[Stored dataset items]
★ ★ ★ ★ ★ ★ ★
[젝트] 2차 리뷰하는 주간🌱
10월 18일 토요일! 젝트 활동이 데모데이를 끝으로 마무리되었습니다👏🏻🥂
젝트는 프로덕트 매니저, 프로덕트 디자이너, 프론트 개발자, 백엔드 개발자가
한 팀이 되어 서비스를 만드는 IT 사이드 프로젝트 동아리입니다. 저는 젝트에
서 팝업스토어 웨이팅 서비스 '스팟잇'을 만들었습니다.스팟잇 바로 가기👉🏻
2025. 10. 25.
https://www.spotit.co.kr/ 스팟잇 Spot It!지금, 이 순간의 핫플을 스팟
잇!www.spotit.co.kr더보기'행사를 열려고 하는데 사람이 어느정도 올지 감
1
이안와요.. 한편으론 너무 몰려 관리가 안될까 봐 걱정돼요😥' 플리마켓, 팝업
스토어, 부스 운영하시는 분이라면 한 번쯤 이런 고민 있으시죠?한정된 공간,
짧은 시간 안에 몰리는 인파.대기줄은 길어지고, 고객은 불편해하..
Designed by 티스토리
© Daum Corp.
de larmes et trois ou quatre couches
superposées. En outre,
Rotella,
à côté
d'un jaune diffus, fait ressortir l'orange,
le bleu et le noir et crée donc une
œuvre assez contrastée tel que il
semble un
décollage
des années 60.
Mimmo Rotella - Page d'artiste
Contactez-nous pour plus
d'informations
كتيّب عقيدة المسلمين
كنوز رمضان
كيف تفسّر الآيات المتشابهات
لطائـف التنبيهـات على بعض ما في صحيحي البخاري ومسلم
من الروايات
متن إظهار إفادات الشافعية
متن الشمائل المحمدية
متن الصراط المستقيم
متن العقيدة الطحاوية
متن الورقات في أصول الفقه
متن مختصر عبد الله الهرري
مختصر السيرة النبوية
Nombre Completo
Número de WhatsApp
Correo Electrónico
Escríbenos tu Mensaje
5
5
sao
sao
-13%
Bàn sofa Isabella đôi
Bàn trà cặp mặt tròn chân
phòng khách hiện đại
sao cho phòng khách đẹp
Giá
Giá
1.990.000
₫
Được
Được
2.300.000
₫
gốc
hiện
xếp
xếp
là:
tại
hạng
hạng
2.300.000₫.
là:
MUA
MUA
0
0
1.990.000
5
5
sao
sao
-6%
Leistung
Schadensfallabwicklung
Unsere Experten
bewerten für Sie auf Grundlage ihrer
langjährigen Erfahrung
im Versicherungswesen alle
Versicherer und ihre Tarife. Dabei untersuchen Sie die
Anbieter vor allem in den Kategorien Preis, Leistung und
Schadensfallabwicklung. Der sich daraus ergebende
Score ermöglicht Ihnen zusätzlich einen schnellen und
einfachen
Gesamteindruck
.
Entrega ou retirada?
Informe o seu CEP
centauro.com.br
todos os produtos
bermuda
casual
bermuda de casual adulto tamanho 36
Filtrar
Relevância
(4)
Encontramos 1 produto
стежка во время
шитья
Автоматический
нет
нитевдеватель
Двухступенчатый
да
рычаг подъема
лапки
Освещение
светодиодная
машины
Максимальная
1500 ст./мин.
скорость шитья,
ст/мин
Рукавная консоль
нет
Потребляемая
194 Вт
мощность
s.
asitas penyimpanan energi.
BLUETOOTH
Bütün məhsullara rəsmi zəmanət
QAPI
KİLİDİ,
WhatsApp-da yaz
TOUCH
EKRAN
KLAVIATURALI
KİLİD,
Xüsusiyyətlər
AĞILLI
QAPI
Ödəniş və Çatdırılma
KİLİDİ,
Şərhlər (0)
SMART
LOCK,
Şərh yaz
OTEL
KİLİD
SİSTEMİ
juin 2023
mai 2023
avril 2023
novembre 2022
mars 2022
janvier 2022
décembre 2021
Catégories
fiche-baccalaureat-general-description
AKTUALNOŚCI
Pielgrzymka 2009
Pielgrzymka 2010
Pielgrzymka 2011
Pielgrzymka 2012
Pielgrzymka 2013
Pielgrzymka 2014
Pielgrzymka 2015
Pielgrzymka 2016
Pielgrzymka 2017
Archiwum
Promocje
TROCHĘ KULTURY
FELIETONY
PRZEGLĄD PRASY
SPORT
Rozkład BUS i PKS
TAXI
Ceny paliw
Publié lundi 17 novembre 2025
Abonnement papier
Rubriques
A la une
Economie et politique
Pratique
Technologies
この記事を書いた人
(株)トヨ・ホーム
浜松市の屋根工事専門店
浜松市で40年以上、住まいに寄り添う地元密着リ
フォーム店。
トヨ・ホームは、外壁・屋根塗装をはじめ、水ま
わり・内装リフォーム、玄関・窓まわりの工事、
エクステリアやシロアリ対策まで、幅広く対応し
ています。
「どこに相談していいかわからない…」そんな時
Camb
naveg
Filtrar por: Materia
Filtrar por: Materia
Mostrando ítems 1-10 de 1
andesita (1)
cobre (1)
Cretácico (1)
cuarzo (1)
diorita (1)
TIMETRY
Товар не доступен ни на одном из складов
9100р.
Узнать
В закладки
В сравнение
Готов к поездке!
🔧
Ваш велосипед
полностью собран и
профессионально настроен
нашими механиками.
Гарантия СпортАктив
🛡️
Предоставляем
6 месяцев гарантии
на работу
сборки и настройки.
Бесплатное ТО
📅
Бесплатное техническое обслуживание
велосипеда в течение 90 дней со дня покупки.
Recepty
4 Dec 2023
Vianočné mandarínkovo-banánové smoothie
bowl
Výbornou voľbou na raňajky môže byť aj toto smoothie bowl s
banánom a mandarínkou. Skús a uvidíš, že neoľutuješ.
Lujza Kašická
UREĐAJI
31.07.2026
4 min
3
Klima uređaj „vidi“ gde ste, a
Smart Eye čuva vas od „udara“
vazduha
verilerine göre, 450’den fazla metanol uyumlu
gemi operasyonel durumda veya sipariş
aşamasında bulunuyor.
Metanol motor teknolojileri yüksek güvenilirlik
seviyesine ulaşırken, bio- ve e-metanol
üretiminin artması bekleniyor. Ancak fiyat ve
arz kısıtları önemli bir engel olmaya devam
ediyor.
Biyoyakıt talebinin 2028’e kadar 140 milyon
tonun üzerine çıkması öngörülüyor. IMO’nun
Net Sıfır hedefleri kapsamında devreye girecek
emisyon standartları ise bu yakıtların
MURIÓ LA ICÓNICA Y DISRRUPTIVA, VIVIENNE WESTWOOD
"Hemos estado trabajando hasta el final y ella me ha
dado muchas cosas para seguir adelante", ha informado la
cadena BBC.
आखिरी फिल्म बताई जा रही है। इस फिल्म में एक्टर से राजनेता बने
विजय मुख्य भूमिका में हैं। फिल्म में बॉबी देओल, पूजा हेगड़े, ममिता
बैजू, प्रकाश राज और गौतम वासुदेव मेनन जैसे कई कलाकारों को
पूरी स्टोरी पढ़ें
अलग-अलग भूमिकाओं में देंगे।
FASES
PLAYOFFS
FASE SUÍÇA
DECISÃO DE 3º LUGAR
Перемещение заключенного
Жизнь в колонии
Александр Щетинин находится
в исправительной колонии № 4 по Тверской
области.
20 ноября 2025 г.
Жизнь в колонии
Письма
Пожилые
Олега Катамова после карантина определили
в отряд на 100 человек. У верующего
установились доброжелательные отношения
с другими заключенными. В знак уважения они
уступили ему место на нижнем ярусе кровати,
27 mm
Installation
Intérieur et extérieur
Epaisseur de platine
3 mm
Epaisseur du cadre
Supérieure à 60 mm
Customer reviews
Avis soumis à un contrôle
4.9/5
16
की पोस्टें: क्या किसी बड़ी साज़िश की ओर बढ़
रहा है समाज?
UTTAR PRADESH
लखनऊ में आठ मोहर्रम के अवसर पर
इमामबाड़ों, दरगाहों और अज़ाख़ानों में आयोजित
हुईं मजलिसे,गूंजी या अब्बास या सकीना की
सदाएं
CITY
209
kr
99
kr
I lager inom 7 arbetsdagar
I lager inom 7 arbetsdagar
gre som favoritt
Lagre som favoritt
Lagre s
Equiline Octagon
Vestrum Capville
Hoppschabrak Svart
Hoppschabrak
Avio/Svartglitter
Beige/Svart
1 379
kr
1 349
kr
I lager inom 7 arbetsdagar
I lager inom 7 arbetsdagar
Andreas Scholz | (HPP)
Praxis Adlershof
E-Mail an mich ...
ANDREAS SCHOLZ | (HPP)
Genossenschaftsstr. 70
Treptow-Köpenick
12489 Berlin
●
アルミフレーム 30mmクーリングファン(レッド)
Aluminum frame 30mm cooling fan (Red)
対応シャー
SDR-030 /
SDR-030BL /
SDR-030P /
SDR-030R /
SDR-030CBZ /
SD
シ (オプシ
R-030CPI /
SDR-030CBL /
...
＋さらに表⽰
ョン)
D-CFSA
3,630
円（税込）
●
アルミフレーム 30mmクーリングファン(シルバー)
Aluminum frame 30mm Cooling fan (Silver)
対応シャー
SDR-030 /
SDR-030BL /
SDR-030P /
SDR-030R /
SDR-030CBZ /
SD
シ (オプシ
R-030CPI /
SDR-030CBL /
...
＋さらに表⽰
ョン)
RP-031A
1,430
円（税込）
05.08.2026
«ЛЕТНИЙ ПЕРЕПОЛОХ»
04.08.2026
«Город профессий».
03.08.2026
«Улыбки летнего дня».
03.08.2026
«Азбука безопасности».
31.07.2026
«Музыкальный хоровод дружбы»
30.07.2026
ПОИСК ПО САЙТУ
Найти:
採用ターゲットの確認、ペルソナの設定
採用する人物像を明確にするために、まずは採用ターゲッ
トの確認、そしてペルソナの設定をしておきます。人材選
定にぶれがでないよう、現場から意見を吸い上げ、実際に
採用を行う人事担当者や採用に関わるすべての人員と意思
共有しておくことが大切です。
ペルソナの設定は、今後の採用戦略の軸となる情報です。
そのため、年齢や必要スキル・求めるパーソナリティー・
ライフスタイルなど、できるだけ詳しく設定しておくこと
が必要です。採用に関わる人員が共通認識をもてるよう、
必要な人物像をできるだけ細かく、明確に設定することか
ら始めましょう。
★ ★ ★ ★ ★ ★ ★
• [What is required] Reproduce the lines from the beginning of the stored dataset items through the line containing "Versicherer und ihre", substituting "Fachleute" for "Experten" and leaving everything else unchanged.

• [Expected output]
[젝트] 2차 리뷰하는 주간🌱
10월 18일 토요일! 젝트 활동이 데모데이를 끝으로 마무리되었습니다👏🏻🥂
젝트는 프로덕트 매니저, 프로덕트 디자이너, 프론트 개발자, 백엔드 개발자가
한 팀이 되어 서비스를 만드는 IT 사이드 프로젝트 동아리입니다. 저는 젝트에
서 팝업스토어 웨이팅 서비스 '스팟잇'을 만들었습니다.스팟잇 바로 가기👉🏻
2025. 10. 25.
https://www.spotit.co.kr/ 스팟잇 Spot It!지금, 이 순간의 핫플을 스팟
잇!www.spotit.co.kr더보기'행사를 열려고 하는데 사람이 어느정도 올지 감
1
이안와요.. 한편으론 너무 몰려 관리가 안될까 봐 걱정돼요😥' 플리마켓, 팝업
스토어, 부스 운영하시는 분이라면 한 번쯤 이런 고민 있으시죠?한정된 공간,
짧은 시간 안에 몰리는 인파.대기줄은 길어지고, 고객은 불편해하..
Designed by 티스토리
© Daum Corp.
de larmes et trois ou quatre couches
superposées. En outre,
Rotella,
à côté
d'un jaune diffus, fait ressortir l'orange,
le bleu et le noir et crée donc une
œuvre assez contrastée tel que il
semble un
décollage
des années 60.
Mimmo Rotella - Page d'artiste
Contactez-nous pour plus
d'informations
كتيّب عقيدة المسلمين
كنوز رمضان
كيف تفسّر الآيات المتشابهات
لطائـف التنبيهـات على بعض ما في صحيحي البخاري ومسلم
من الروايات
متن إظهار إفادات الشافعية
متن الشمائل المحمدية
متن الصراط المستقيم
متن العقيدة الطحاوية
متن الورقات في أصول الفقه
متن مختصر عبد الله الهرري
مختصر السيرة النبوية
Nombre Completo
Número de WhatsApp
Correo Electrónico
Escríbenos tu Mensaje
5
5
sao
sao
-13%
Bàn sofa Isabella đôi
Bàn trà cặp mặt tròn chân
phòng khách hiện đại
sao cho phòng khách đẹp
Giá
Giá
1.990.000
₫
Được
Được
2.300.000
₫
gốc
hiện
xếp
xếp
là:
tại
hạng
hạng
2.300.000₫.
là:
MUA
MUA
0
0
1.990.000
5
5
sao
sao
-6%
Leistung
Schadensfallabwicklung
Unsere Fachleute
bewerten für Sie auf Grundlage ihrer
langjährigen Erfahrung
im Versicherungswesen alle
Versicherer und ihre Tarife. Dabei untersuchen Sie die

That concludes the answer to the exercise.